Britain’s post-election priorities
John Redwood sets out the priorities for Britain's next government.
The 2017 Parliament needs to see through the twin tasks of economic recovery and the successful negotiation of a new relationship with the EU.
Both these mighty tasks were started before. The task of economic rescue began in 2010.
We have seen through the first long part of the recovery, cutting the deficit and creating conditions for many new jobs to be generated. Today many more people are in work, and more have better paid jobs. We now need to raise our sights, to work smarter so more people can be better paid. We need to continue the good progress to getting more people into work. Once in work we need to help them train, improve, and gain promotion. We also need to be encouraging of enterprise, making it easier for people to set up their own businesses, and to grow those businesses.
The task of leaving the EU whilst improving our relationship with Europe began last summer after the vote. We now need to bring people together to back a vision of what an independent UK looks like. It can be so much better. We want to be open to the world and a leader of freer world trade. We want to increase our collaborations on research, culture, investment and enterprise with the whole world, not turn our backs on European joint ventures. We do not wish to close our borders, but to welcome students, tourists, people of talent, executives of large global companies and those with the skills we need at home.

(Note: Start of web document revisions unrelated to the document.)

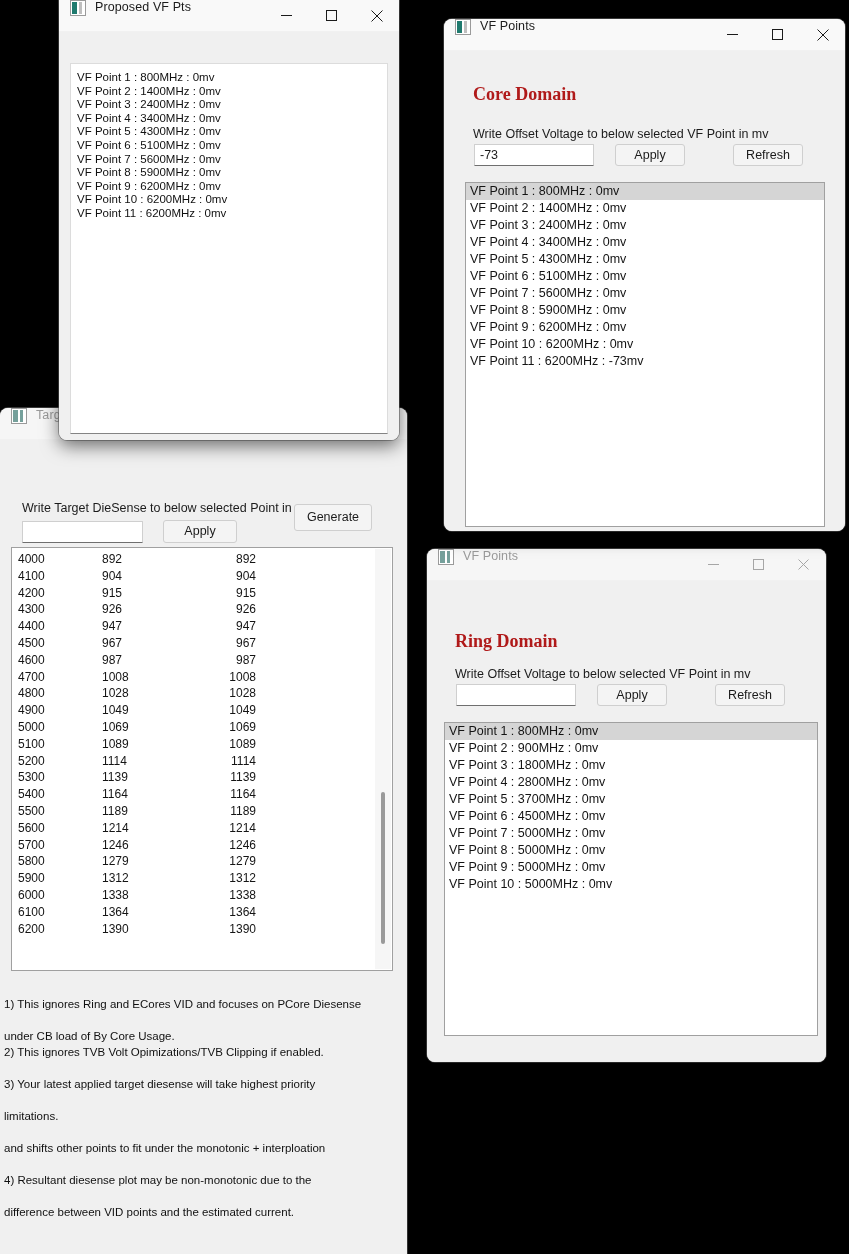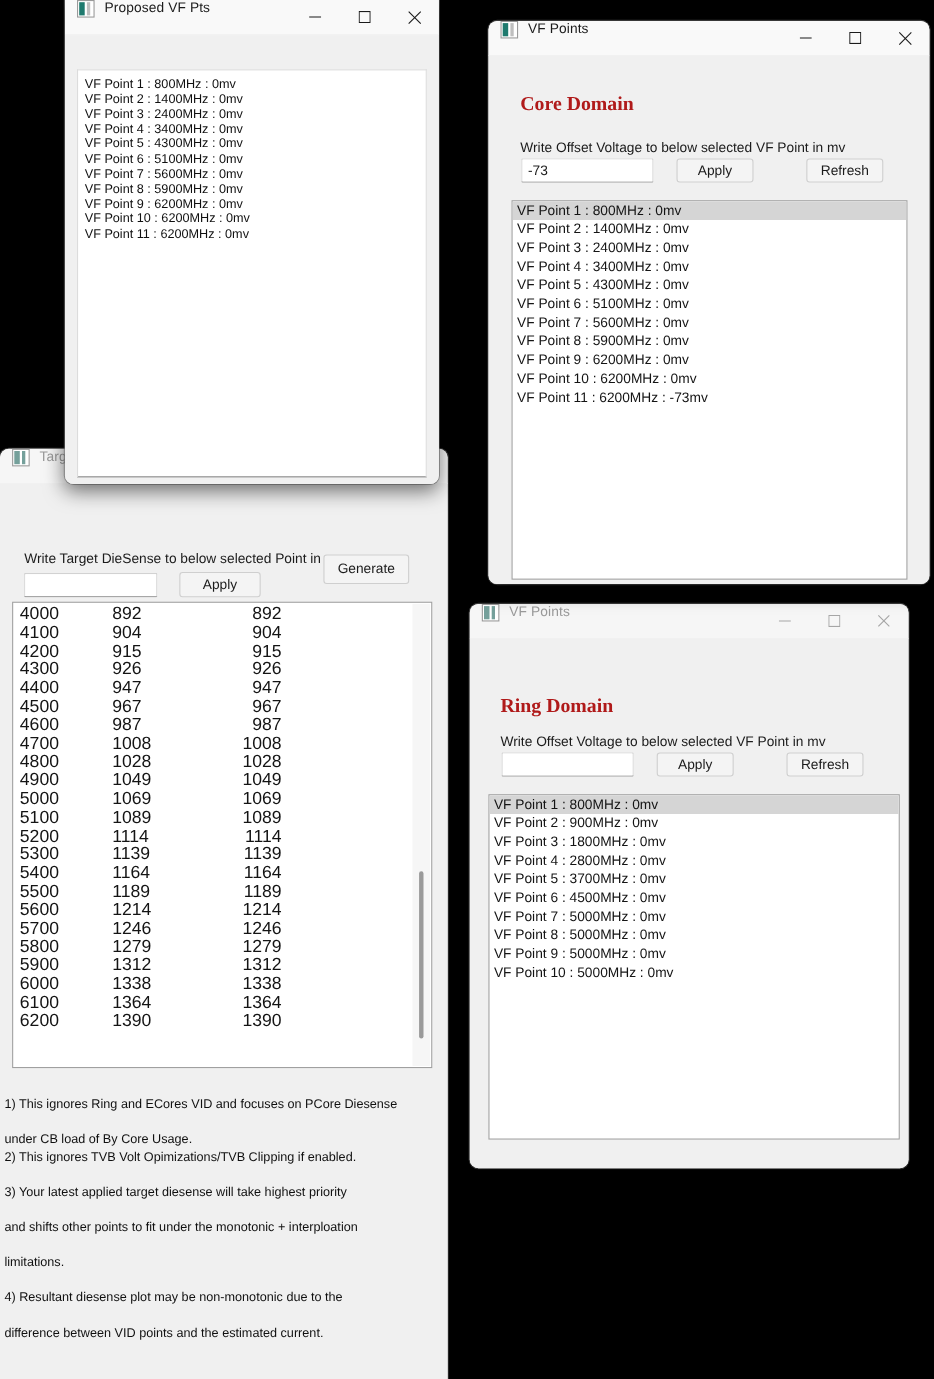--- a/index.html
+++ b/index.html
@@ -165,7 +165,7 @@
     overflow: hidden;
   }
   .table-pane .trow {
-    font-size: 16px;
+    font-size: 12px;
     color: #141414;
     line-height: 16.8px;
     white-space: nowrap;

The overriding task is to get the law through to complete our exit from the EU, and to negotiate a friendly Agreement on our future trade and relations with the EU that helps them as well as us. The new Parliament will then need to move on to make those changes to our laws we need to make so that our newfound freedom leads to some improvement. The Conservatives have made clear we do not intend to remove any of the employment rights or environmental protections that have come from the EU, but to incorporate them in UK law. There they are safe, unless a party in the future with a majority wants to amend or change them having stated so in a Manifesto.
We do wish to plan for changes to the current EU laws over fishing and farming. We think we need a fishing policy that is kinder to both our fish and our fishermen than the present policy. We want an agriculture policy that helps UK farmers produce more of our food, and supports landscapes where the farmer has costs to maintain them.
I am conscious that people who voted Remain were worried about possible economic damage. So far, the UK economy has continued to grow, to generate more jobs, and to only suffer the same uptick in inflation that Germany and the USA have suffered, mainly owing to oil prices. I will work tirelessly in the new Parliament if elected to see through policies that put continued growth and prosperity first.
John Alan Redwood, Baron Redwood, is a British politician and academic who represented Wokingham in Berkshire as Conservative Member of Parliament from 1987 to 2024. Born on 15 June 1951, he served as Secretary of State for Wales under John Major and twice stood unsuccessfully for the Conservative Party leadership during the 1990s. Following his ministerial career, Redwood held positions in the Shadow Cabinets of William Hague and Michael Howard before spending his remaining parliamentary years as a backbencher. Prior to entering Parliament, he earned a doctorate at All Souls College, Oxford and served as Director of the Number 10 Policy Unit under Margaret Thatcher.
A veteran Eurosceptic described in 1993 as a pragmatic Thatcherite, Redwood has been particularly known for his work on economic policy and European matters. He co-chaired the Conservative Party's Policy Review Group on Economic Competitiveness until 2010 and serves as Chief Global Strategist of investment management company Charles Stanley & Co Ltd. Redwood was a prominent supporter of Brexit in the 2016 EU referendum and was a member of the pressure group Leave Means Leave. He writes commentary for Comment Central.